:: What is required ::
The lines to return run from the start of the material below through the line holding "all available programs", both included; please give them back exactly, minus the pictures.

:: Record set ::
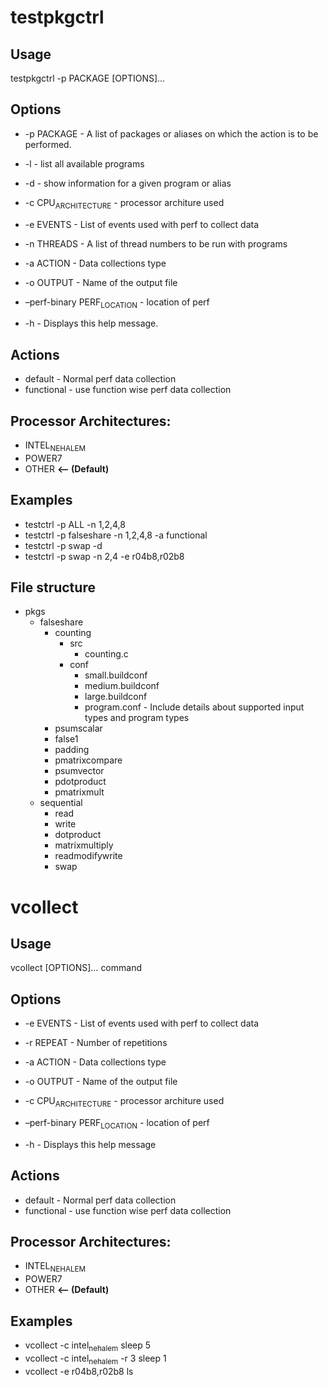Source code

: * testpkgctrl
** Usage
testpkgctrl -p PACKAGE [OPTIONS]...

** Options
+ -p PACKAGE - A list of packages or aliases on which the action is to
  be performed.

+ -l - list all available programs

+ -d - show information for a given program or alias

+ -c CPU_ARCHITECTURE - processor architure used

+ -e EVENTS  - List of events used with perf to collect data

+ -n THREADS - A list of thread numbers to be run with programs

+ -a ACTION  - Data collections type

+ -o OUTPUT  - Name of the output file

+ --perf-binary PERF_LOCATION - location of perf

+ -h - Displays this help message.

** Actions
- default - Normal perf data collection
- functional - use function wise perf data collection

** Processor Architectures:
- INTEL_NEHALEM
- POWER7
- OTHER *<-- (Default)*

** Examples
- testctrl -p ALL -n 1,2,4,8
- testctrl -p falseshare -n 1,2,4,8 -a functional
- testctrl -p swap -d
- testctrl -p swap -n 2,4 -e r04b8,r02b8

** File structure

- pkgs
  - falseshare
    - counting
      - src
        - counting.c
      - conf
        - small.buildconf
        - medium.buildconf
        - large.buildconf
        - program.conf - Include details about supported input types and
          program types

    - psumscalar
    - false1
    - padding
    - pmatrixcompare
    - psumvector
    - pdotproduct
    - pmatrixmult

  - sequential
    - read
    - write
    - dotproduct
    - matrixmultiply
    - readmodifywrite
    - swap


* vcollect
** Usage
vcollect [OPTIONS]... command

** Options
+ -e EVENTS - List of events used with perf to collect data

+ -r REPEAT - Number of repetitions

+ -a ACTION - Data collections type

+ -o OUTPUT - Name of the output file

+ -c CPU_ARCHITECTURE - processor architure used

+ --perf-binary PERF_LOCATION - location of perf

+ -h - Displays this help message

** Actions
- default - Normal perf data collection
- functional - use function wise perf data collection

** Processor Architectures:
- INTEL_NEHALEM
- POWER7
- OTHER *<-- (Default)*

** Examples
+ vcollect -c intel_nehalem sleep 5
+ vcollect -c intel_nehalem -r 3 sleep 1
+ vcollect -e r04b8,r02b8 ls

:: Problem solution ::
Source code

: * testpkgctrl
** Usage
testpkgctrl -p PACKAGE [OPTIONS]...

** Options
+ -p PACKAGE - A list of packages or aliases on which the action is to
  be performed.

+ -l - list all available programs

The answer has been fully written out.